The exercise and comradery of team sports is a huge benefit to these women. But the players also report feeling more empowered and liberated, as well as more respected by the men in their lives.
“When I first started playing, the men in my family said jokes and comments like ‘You’re just wasting your time playing softball,’” said Alvi Yajaira Diaz Poot, who plays several positions for the Amazonas. “Now when I come home from games they are eager to know how the game went and even bring me something to drink.”
Women and Sports Through History
Women’s participation in sports is usually seen as progressive since it is often linked with ideas of women’s liberation. Since the mid-1800s, when women were not encouraged to exercise or engage in many recreational activities outside of their homes, female participation in sports has been seen as an essential step in empowering women and establishing them as equals in society.
However, even though it seems like more and more girls and young women are getting involved in competitive sports and athletics than ever before, the reality is that we still have a long way to go to achieve adequate gender equity in athletics.
Of course, there have been a few women who have defied these norms and achieved great success in the world of sports. Billie Jean King is perhaps the most famous example. She was one of the first professional female tennis players and won 39 Grand Slam titles during her career.
Another notable woman in sports is Jackie Mitchell. Mitchell was the first professional female baseball player, signing a contract with the Chattanooga Lookouts. Mitchell was an incredible athlete and is widely known for striking out Babe Ruth in an exhibition game against the New York Yankees.
Women in Athletics Today
Women have achieved a lot since they began playing sports and fighting the odds.
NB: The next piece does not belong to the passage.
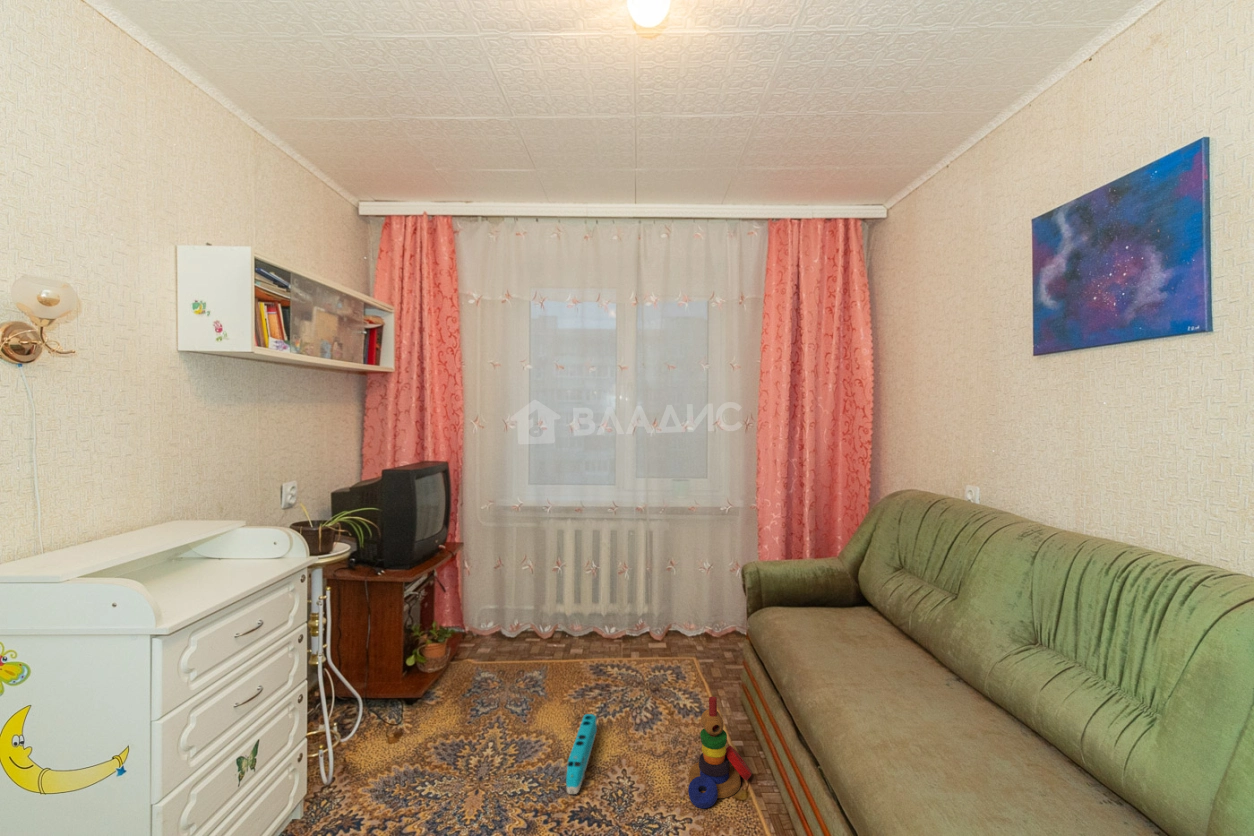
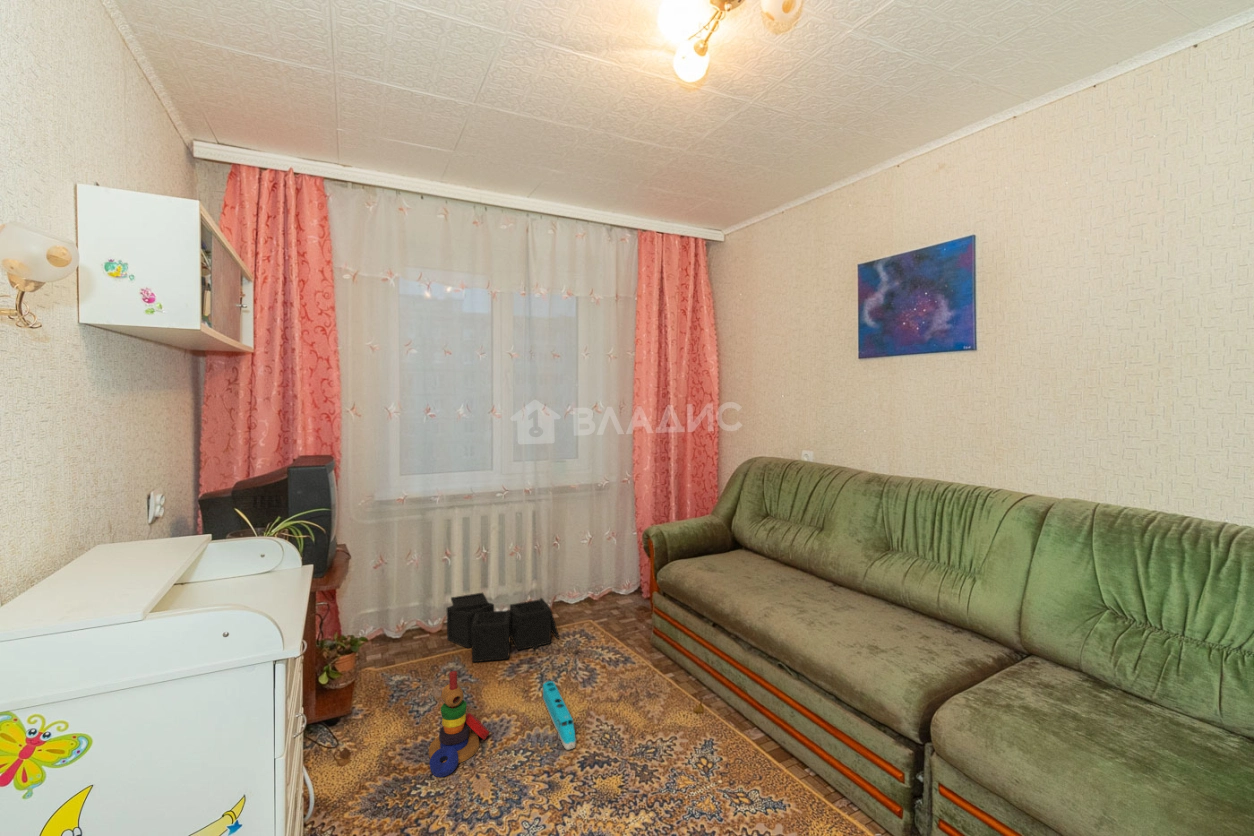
storage bin: none [548,607,649,682] -> present [447,593,559,662]
stacking toy: present [688,696,751,808] -> present [429,671,489,777]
However, there are still many issues with equality in the athletic world today. According to Athlete Assessments, women make up 40% of sportspeople; however, as of 2020, they continue only to receive 4% of the total sports media coverage in print and broadcast devoted to them.
In addition, women are often paid less than men for playing the same sport. Research says that female athletes earn only 63% of their male counterparts. In fact, in the Forbes 2020 top 50 highest-paid athletes, one woman, Naomi Osaka, is sitting at number #29.
One of the chief reasons this happens is that women’s sports continue to receive less exposure than men’s sports. Thus, many young girls are not exposed to female athletes and their accomplishments. This perpetuates the idea that male athletes are better than female athletes, making it harder for young girls to feel like they belong in athletics.
Other problems with the way female sports are presented today include the fact that there are still very few athletic scholarships available for women; most women who play college athletics must pay their way through school (although there has been some progress on this front recently), and they often face discrimination when trying out for teams.
Despite all these challenges, however, there are signs of progress. In 2012, for example, The London Olympic Games featured an equal number of sports for women and men for the first time. This demonstrated that people are beginning to take women’s sports more seriously and that they are willing to support female athletes who achieve great things.
Gracias, Las Diablillas!
What has happened with the Little Devils is nothing short of amazing and inspiring. Las Diablillas team symbolizes hope to many Indigenous women in Mexico and beyond. They have shown that nothing can stop a determined group of women who come together to pursue a common goal. Their victory against machismo and sexism is a triumph for all women.